“Because of Josh.”
I nod. “I meant those words when I said them in front of our family and friends, in front of God. I promised to love and cherish, to be faithful, and I already broke that promise once. I can’t do it again.”
“You asked me if I miss my wife—I don’t. That makes me a bad man, I know.” Jett leans in, his arms encircling my waist, his fingertips softly trailing my spine. “I don’t miss my wife, darlin’, but I do miss you.”
I still. I don’t dare glance up at him. I know it’s a battle I’ll lose because the truth is, I miss him too.
“Look at me.”
“I can’t.”
“I ain’t gonna push you to do somethin’ you’re not comfortable with. I respect that you made a promise you intend to keep. I think it’s bullshit given he broke his promise first—somethin’ I would never do. I would never leave you like that, Raine. If you were mine ...” He shakes his head. “I’d be trying to spend every minute of every day just holding you.”
I look up at him. I fall into those bright blue eyes and I keep on falling. He kisses the tip of my nose, and when I don’t pull away, he angles his head and kisses my lips. It’s sweet and chaste—much more gentle than I ever imagined he’d be capable of, but when I open to him it quickly turns passionate. He lifts me, and sets me on the counter, upending the beer all over the floor. I don’t even have time to protest as the amber liquid splashes our legs and my kitchen cabinets. Jett’s hands grip my hair as he kisses me, and my own fingers roam his chest beneath the cut, and slide under his T-shirt. Hard-won muscle greets me: perfectly sculpted pecs and abs. His hips are between my thighs, and his erection is pressed against my heat. It’s intoxicating. It’s raw and brutal—passion and need—and it’s a complete betrayal. I pull away, sucking in air as I meet those eyes that seem to swirl an even brighter blue.
“I can’t,” I pant.
“Shit,” he mutters, raking his hand through his wheat-blond hair. “I’m not gonna apologise for kissing you. I’ll never be sorry for that.”

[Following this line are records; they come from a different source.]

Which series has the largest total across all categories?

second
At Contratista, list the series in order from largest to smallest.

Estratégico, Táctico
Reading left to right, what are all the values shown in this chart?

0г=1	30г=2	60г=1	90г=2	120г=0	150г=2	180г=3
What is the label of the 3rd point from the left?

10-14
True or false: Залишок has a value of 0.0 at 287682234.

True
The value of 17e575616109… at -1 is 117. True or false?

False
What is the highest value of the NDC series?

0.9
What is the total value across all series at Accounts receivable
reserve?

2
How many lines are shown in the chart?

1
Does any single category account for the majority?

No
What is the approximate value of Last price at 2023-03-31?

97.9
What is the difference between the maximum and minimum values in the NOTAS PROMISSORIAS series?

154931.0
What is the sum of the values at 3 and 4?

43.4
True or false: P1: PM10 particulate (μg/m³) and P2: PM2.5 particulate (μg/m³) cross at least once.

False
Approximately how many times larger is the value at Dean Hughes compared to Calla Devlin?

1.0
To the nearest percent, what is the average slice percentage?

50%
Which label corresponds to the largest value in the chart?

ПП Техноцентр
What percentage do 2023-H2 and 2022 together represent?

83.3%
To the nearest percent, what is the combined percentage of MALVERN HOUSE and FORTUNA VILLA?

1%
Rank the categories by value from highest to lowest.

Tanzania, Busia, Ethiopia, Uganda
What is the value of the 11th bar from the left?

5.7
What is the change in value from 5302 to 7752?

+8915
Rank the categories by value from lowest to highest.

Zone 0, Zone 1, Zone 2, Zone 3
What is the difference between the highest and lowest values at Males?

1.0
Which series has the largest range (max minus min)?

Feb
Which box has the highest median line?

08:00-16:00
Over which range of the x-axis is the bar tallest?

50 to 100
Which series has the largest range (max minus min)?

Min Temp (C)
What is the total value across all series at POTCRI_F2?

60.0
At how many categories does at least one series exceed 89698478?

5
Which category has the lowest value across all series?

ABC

A nervous laugh escapes me because I know what he means. How can kissing him, being with him, feel so right and be so wrong? “I don’t want you to apologise, and I don’t want you to stop, but—”
He takes my face in his hands and kisses me again, deeply, ferociously, so hard and hot my head is spinning. I press my hands against his and pry them from my cheeks. “Jett.”
“I know.” He sighs. “I know you can’t let this happen again, and I should go.”
“Do you have to?”
“Jesus, woman. You sure know how to send mixed fuckin’ signals.”
“I’m sorry. I just. I don’t like being alone after ...”
“The attack?”
“Everything. I can’t stand it, actually.”
“You think about getting a room-mate?”
“Oh, I couldn’t. I don’t want to impose. It’s not my place, and you’ve already been good enough to me just letting me stay here.”
“You don’t have any friends you can call to come stay with you?”
“Nope. That’s the price I pay for working so hard to keep Josh in care.” I shrug. “Everyone just sort of stepped away after his accident. I didn’t have time to foster fake friendships, so here we are.”
“You want me to be your room-mate?”
I chuckle, but then baulk when I see he’s serious. “Do you really think that’s a good idea. I mean, you’ve been here an hour and we can barely keep our hands off one another.”
“Sounds like a fucking brilliant idea to me.”
“I’m serious. This ...” I point between us, but he catches my hand and presses it against his chest. “Whatever this is between us, I can’t ...wecan’t let this happen again.”
“And if I promise to keep my hands and appendages to myself?”
“You can’t seriously believe this is going to work?”
“Why the hell not? You can’t sleep on your own, your wrist is still in a cast, and I’m very good with my hands.”
I laugh and he gives me one of those sexy smirks.